Posts Tagged ‘jobcentreproplus’
JobcentreProPlus, tricky geocoding and unreliable datasets 26th Mar 09
One of the problems with working with large datasets — especially when you’re scraping them — is that they don’t always work the way one might think.
We’ve recently had reports that JobcentreProPlus.com turns up jobs that aren’t close to the postcode that the user entered when they started their search. We’ve done a bit of digging, and turned up two problems. Unfortunately, neither is easily fixable.
The first problem is that JobcentrePro’s website doesn’t expose very good location data. It’s often as little as “Camden Town, London” or “Sevenoaks, Kent”. For this to be useful, we need to convert it to a latitude and longitude, so we can see if it’s near the postcode you enter when you start a search.
This process is called geocoding, and it’s an inherently error-prone process. There’s often no way to tell the the difference between places with similar names. Usually, it works well enough, but sometimes, it’ll generate a result that’s unexpected: in real terms, you see a search result for a job in Glasgow when you were searching for things in London.
There’s not a lot we can do about this. If JobcentrePlus included better geographical information in their listings — like a postcode, or a latitude/longitude — we wouldn’t have to geocode things, which would be a great improvement.
Unfortunately, in this case, it gets more complicated. The second problem is that the JobcentrePlus database (which also drives their service!) doesn’t store good location data. Sometimes the location refers to the address of the Jobcentre shop. Sometimes, it’s the agency advertising the job. Sometimes, it’s the employer’s head office, but not the actual building you’d be working in if you took the job.
In summary: the way we’re forced to gather data introduces errors, and the underlying dataset has quite a few errors to begin with.
Despite this, we still think JobcentreProPlus.com is useful. Most of the time, the job will in fact be near the jobcentre, the employer’s head office or the job agency. That’s why our “distance from postcode” field defaults to 10 miles — we’re confident that that’ll be right, most of the time.
The bottom line is that the quality of our site is completely dependent on the quality of the underlying data. Until that data is better, there’s not much we can do to improve things — but we’re not too worried. From a plain reading of search results, we think we’re doing ok. This search for stuff in London returns mostly stuff that, according to the job ad, is in London.

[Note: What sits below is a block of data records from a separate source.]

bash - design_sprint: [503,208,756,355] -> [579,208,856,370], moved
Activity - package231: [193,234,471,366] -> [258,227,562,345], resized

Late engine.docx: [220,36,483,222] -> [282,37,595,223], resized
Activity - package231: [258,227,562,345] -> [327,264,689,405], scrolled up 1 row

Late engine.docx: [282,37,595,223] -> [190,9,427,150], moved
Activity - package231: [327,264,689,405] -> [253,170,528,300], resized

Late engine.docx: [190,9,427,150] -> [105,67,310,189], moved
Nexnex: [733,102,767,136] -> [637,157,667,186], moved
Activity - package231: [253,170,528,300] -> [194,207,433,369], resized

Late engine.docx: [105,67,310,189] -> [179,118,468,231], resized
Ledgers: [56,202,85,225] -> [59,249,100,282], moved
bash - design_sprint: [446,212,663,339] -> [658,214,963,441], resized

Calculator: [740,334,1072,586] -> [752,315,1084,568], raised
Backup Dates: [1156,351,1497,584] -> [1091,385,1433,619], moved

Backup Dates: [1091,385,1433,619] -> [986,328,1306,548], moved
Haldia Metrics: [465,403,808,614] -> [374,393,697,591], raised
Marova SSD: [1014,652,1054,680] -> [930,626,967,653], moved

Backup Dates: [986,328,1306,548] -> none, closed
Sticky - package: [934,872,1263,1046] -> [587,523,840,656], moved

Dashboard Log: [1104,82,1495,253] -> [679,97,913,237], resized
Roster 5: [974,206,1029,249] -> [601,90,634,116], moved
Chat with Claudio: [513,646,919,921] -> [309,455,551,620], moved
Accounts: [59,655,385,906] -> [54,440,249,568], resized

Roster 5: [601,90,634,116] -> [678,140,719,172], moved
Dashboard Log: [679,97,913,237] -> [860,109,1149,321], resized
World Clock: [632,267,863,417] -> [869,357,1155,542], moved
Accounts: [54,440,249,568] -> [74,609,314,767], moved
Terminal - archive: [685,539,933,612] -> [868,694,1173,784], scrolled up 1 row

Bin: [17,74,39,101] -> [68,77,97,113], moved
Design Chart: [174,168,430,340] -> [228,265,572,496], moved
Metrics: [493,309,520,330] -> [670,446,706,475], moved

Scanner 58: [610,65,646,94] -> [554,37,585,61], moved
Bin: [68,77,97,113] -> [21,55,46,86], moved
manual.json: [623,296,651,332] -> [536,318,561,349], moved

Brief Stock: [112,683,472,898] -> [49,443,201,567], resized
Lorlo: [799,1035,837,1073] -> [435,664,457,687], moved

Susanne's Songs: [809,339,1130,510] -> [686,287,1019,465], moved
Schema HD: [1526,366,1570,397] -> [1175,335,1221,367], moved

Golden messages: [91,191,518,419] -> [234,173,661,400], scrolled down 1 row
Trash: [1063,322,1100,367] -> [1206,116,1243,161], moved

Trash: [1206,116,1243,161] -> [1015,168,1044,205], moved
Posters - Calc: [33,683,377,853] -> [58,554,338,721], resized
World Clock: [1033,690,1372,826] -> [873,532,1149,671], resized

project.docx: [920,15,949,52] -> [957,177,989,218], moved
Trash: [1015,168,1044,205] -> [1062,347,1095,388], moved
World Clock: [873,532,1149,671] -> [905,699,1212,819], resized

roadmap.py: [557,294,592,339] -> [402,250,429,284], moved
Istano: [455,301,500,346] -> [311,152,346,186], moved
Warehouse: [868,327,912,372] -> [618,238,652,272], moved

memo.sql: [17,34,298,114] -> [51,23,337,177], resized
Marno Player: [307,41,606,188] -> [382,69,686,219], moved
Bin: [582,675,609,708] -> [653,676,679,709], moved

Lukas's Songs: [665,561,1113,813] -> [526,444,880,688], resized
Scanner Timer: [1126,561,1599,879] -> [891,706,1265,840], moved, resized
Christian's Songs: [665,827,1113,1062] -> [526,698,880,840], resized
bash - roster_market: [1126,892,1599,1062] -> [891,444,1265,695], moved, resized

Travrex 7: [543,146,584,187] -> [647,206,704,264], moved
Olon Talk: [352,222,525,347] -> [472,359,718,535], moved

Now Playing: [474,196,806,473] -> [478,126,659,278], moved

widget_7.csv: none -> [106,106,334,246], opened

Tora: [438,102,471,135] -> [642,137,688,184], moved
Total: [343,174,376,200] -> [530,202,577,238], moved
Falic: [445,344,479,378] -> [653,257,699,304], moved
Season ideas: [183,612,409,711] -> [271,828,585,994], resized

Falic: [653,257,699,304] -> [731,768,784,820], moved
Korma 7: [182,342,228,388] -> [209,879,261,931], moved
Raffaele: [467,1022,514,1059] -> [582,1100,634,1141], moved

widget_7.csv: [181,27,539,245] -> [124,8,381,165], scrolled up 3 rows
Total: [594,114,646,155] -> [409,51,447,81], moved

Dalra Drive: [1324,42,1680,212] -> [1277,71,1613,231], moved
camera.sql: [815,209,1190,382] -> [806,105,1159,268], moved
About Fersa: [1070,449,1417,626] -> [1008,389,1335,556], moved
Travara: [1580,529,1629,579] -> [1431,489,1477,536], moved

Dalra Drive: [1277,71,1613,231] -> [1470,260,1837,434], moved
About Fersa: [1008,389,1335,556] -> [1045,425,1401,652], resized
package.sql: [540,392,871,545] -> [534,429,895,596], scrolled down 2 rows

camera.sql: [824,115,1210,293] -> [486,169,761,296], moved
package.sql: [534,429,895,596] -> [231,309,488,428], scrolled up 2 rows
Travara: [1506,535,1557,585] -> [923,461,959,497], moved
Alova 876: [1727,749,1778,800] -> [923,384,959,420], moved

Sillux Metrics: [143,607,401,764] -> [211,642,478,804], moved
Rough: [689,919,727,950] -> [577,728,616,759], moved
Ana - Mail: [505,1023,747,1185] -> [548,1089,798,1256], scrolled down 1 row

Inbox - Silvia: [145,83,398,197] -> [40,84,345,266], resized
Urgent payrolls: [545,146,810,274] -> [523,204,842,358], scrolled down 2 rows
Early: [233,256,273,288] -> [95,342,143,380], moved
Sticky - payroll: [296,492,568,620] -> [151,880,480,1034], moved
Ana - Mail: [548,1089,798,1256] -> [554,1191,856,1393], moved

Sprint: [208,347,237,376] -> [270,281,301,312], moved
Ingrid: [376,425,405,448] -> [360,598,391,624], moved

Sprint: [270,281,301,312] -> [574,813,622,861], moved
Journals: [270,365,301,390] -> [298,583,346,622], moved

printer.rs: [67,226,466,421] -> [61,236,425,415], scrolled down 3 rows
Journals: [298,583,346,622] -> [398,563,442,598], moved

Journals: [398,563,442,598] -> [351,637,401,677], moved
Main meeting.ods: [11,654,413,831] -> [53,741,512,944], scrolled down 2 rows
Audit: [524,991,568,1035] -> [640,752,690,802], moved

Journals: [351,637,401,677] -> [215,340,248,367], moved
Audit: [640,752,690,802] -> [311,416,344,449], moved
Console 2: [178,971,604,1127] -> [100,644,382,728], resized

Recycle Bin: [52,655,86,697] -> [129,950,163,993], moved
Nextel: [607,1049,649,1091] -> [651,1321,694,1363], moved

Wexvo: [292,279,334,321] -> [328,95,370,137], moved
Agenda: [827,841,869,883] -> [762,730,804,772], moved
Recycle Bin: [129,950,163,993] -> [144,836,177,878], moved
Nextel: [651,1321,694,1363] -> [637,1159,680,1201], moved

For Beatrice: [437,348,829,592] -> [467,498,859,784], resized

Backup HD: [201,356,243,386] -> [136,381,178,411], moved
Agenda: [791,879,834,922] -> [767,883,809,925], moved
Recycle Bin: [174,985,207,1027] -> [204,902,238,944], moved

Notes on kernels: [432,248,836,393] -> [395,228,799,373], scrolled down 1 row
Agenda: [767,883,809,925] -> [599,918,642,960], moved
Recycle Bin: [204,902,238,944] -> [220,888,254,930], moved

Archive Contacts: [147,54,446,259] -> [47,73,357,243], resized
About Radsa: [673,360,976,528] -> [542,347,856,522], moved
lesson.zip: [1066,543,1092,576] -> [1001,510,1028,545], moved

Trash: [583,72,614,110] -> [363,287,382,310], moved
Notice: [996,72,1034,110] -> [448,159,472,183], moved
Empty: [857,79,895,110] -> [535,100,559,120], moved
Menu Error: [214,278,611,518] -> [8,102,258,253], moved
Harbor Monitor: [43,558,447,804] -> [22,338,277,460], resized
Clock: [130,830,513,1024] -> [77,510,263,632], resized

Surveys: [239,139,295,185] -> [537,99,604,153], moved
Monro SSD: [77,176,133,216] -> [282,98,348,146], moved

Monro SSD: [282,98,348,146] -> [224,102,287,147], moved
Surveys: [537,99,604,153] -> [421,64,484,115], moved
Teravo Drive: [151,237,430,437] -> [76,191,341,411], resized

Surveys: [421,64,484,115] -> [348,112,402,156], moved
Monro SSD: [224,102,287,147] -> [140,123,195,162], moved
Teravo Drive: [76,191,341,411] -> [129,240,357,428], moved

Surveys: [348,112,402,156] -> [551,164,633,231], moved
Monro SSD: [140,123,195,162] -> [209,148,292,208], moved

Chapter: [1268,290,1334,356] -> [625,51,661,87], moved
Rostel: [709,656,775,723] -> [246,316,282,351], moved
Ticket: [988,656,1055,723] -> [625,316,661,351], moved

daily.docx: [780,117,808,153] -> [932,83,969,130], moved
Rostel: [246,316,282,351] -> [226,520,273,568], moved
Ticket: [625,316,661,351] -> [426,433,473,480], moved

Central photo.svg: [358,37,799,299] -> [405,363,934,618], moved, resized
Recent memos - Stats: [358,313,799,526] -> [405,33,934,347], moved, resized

We think it’s good enough to be useful, and that’s really our only goal.
Rewired State: JobcentreProPlus 8th Mar 09
On Saturday I was at RewiredState. A bunch of geeks got together to build things. We wanted to show government how it’s done!
At the end of the day, we each got two minutes to present what we’d done to each other, and an assemblage of government types. People did some really cool stuff, from Rob McKinnon & co’s Compani.es, which is the website that Companies House ought to have, to a reimplementation of ActivePlaces. They scraped this multimillion pound website, got all their data, and then did with it in an afternoon what the site hasn’t managed to do with a massive budget and years of time. Great stuff. Emma Mulqueeny’s written some more about the day, and the other hacks.
Sam Smith and I got together to do a project. Given the current economic malaise, it’s quite important for people to be able to find jobs, and a little birdy turned us on to the fact that the JobCentre Plus site really isn’t good. In fact, it’s quite painful. To get any jobs out of it at all, you have to fill in 4 reasonably large forms. Once you have some jobs to look at, you can’t do anything with them. There’s no RSS, you can’t get email alerts for new jobs, and you can’t bookmark jobs you’re interested in, because their URLs don’t work properly. The next time you want to find jobs, you have to go through the whole ordeal again. Bleh.
Our task was to make this better. Sam wrote some scrapers to pull down Jobcentre’s data — which was no mean feat in itself — and I made a website to display it. It’s a bit rough and ready, but it works. You can go to www.jobcentreproplus.com, search for jobs in your area, view them, bookmark them, get email alerts, subscribe in your feed reader and use the API to search and display jobs on your own site. Everything that the real site should do and doesn’t.
We didn’t realise it at the time, but there were prizes for the hacks that the organisers liked the most. Rather suprisingly — given the very high quality of all the other projects — Sam and I won!
We’re really glad that they liked it, and we hope you will too. Have a look, and let us know what you think.